EXTRACT:
________________________
Since his first steps as Prime Minister, Boris Johnson has been determined to put no-deal Brexit on the negotiation table with the EU. This strategy, showing serious strength and determination
about leaving on the 31st of October, has one goal: remove or tweak the Irish backstop policy.
The Irish backstop is to prevent the return of a hard Irish border if no free trade agreement between the UK and the EU has been reached at the end of the transition period. . Under the original EU plans, Northern Ireland would remain part of EU’s single market and customs area, bypassing the need for checks on trade with Ireland. However, the rule would have created new checks with mainland Britain.
The Irish Backstop is a sensitive inflexion point since a hard no-deal Brexit could threaten the peace process between London and Dublin and force the return of checks to protect EU customs union and single market. Eurosceptic Conservatives oppose the policy because of concerns that it could eventually lock the UK in a customs union with the EU in perpetuity.
However, last week Parliament pushed back and passed a legislation to effectively remove no deal from the table, leaving Mr Johnson without his favourite weapon. MPs went a little further and sunk the Prime Minister’s plan B by blocking his call for a snap election. From Westminster perspective, things look truly complex. Cabinet members (including his brother Joseph Johnson) are resigning, some of the biggest names in the Conservative party are being expelled.
________________________
STATED EXERCISE:
Copy out the Brexit backstop text in full, word for word. You won't need the data that comes next.
________________________
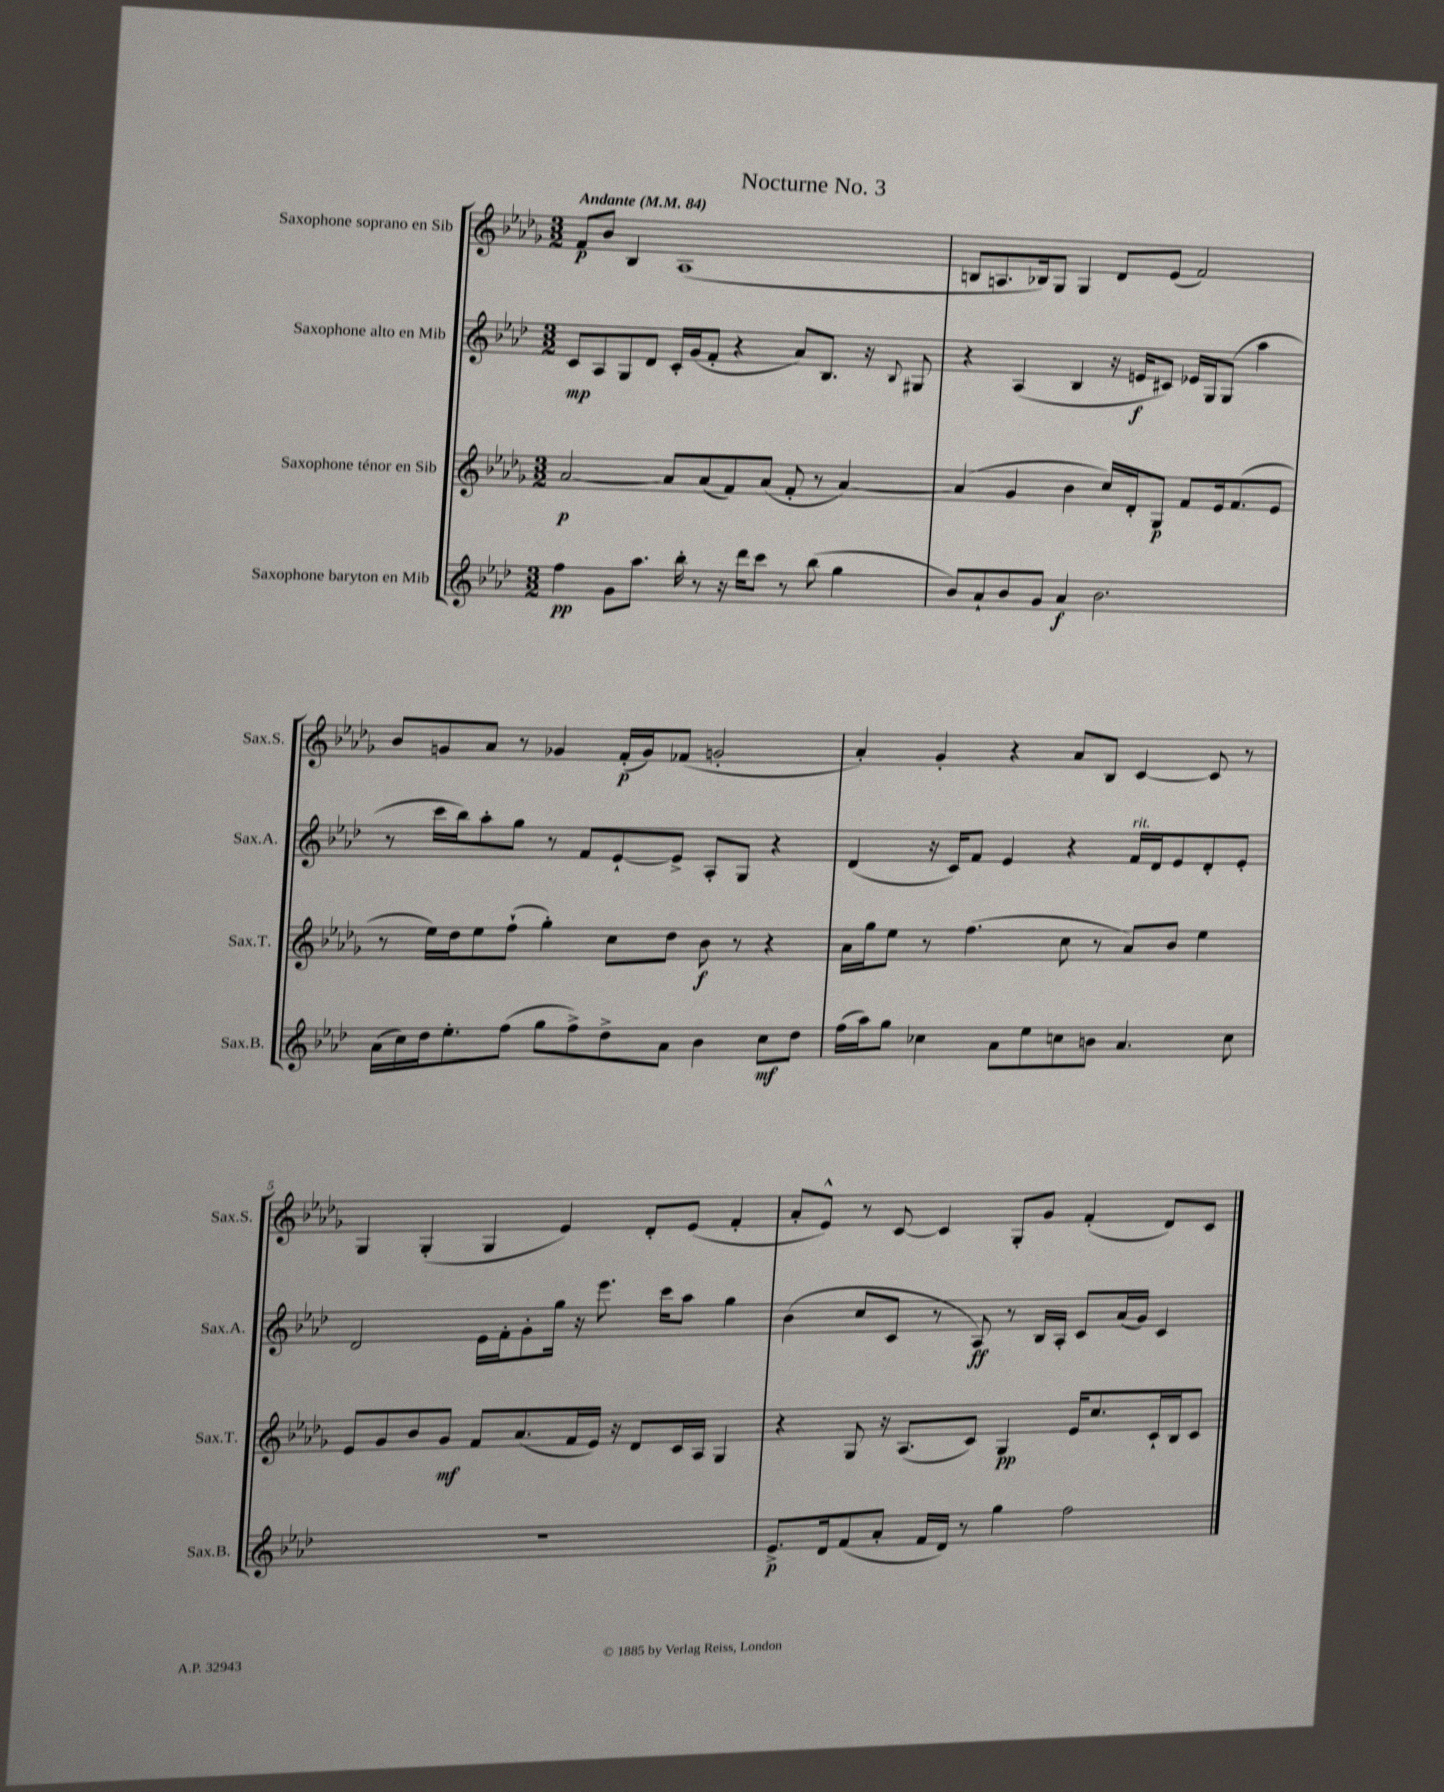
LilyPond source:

\header { title = "Nocturne No. 3" }
<<
\new StaffGroup <<
\new Staff = "s0" \with { instrumentName = "Saxophone soprano en Sib" shortInstrumentName = "Sax.S." } {
    \clef treble \key des \major \numericTimeSignature \time 3/2 \tempo "Andante" 4 = 84
    f'8\p bes'8 bes4 aes1( |
    b8 a8. bes16) ges8 ges4 des'8 ees'8( f'2) |
    bes'8 g'8 aes'8 r8 ges'4 f'16-.\p( ges'16) fes'8( g'2-. |
    aes'4-.) ges'4-. r4 aes'8 bes8 c'4~ c'8 r8 |
    ges4 ges4-.( ges4 ees'4) des'8-. ees'8( f'4-. |
    aes'8-. ees'8-^) r8 c'8~ c'4 ges8-. ges'8 f'4-.( des'8) c'8 \bar "|." |
}
\new Staff = "s1" \with { instrumentName = "Saxophone alto en Mib" shortInstrumentName = "Sax.A." } {
    \clef treble \key aes \major \numericTimeSignature \time 3/2
    c'8\mp aes8 g8 des'8 c'16-. g'16( f'8-. r4 aes'8) bes8. r16 \appoggiatura { bes8 } gis8 |
    r4 aes4( bes4 r16 e'16\f cis'8) ees'16 g16 g8( aes''4 |
    r8 c'''16 bes''16) aes''8-. g''8 r8 f'8 ees'8~-! ees'8-> aes8-. g8 r4 |
    des'4( r16 c'16) f'8 ees'4 r4 f'16^\markup { \italic "rit." } des'16 ees'8 des'8-. ees'8-. |
    des'2 ees'16 f'16-. g'8-. g''16 r16 ees'''8. c'''16 aes''8 g''4 |
    bes'4( c''8 c'8 r8 aes8\ff) r8 bes16 aes16-. c'8 aes'16( g'16) c'4 \bar "|." |
}
\new Staff = "s2" \with { instrumentName = "Saxophone ténor en Sib" shortInstrumentName = "Sax.T." } {
    \clef treble \key des \major \numericTimeSignature \time 3/2
    aes'2~\p aes'8 aes'8( f'8) aes'8( f'8-. r8 aes'4~) |
    aes'4( ges'4 bes'4 c''16) des'16-. ges8\p f'8 ees'16 f'8.( ees'8 |
    r8 ees''16) des''16 ees''8 f''8-!( ges''4-.) c''8 des''8 bes'8\f r8 r4 |
    aes'16 ges''16 ees''8 r8 f''4.( c''8 r8 aes'8) bes'8 ees''4 |
    ees'8 ges'8 bes'8 ges'8\mf f'8 aes'8.( f'16 ees'16) r16 des'8 c'16 aes16 ges4 |
    r4 ges8 r16 aes8.( c'8) ges4\pp ees'16 c''8. c'16-! bes16 c'8 \bar "|." |
}
\new Staff = "s3" \with { instrumentName = "Saxophone baryton en Mib" shortInstrumentName = "Sax.B." } {
    \clef treble \key aes \major \numericTimeSignature \time 3/2
    f''4\pp g'8 aes''8. bes''16-. r8 r16 des'''16 c'''8 r8 bes''8( g''4 |
    bes'8) aes'8-! bes'8 g'8 aes'4\f bes'2. |
    aes'16( c''16) des''16 ees''8.-. f''8( g''8 f''8->) des''8-> aes'8 bes'4 c''8\mf des''8 |
    f''16( aes''16) g''8 ces''4 aes'8 ees''8 c''8 b'8 aes'4. c''8 |
    R1. |
    ees'8.->\p des'16 f'8( aes'8-. f'16 des'16) r8 g''4 f''2 \bar "|." |
}
>>
>>
\layout { \context { \Score \override BarNumber.break-visibility = ##(#f #t #t) barNumberVisibility = #(every-nth-bar-number-visible 5) } }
________________________
EXERCISE SOLUTION:
Since his first steps as Prime Minister, Boris Johnson has been determined to put no-deal Brexit on the negotiation table with the EU. This strategy, showing serious strength and determination
about leaving on the 31st of October, has one goal: remove or tweak the Irish backstop policy.
The Irish backstop is to prevent the return of a hard Irish border if no free trade agreement between the UK and the EU has been reached at the end of the transition period. . Under the original EU plans, Northern Ireland would remain part of EU’s single market and customs area, bypassing the need for checks on trade with Ireland. However, the rule would have created new checks with mainland Britain.
The Irish Backstop is a sensitive inflexion point since a hard no-deal Brexit could threaten the peace process between London and Dublin and force the return of checks to protect EU customs union and single market. Eurosceptic Conservatives oppose the policy because of concerns that it could eventually lock the UK in a customs union with the EU in perpetuity.
However, last week Parliament pushed back and passed a legislation to effectively remove no deal from the table, leaving Mr Johnson without his favourite weapon. MPs went a little further and sunk the Prime Minister’s plan B by blocking his call for a snap election. From Westminster perspective, things look truly complex. Cabinet members (including his brother Joseph Johnson) are resigning, some of the biggest names in the Conservative party are being expelled.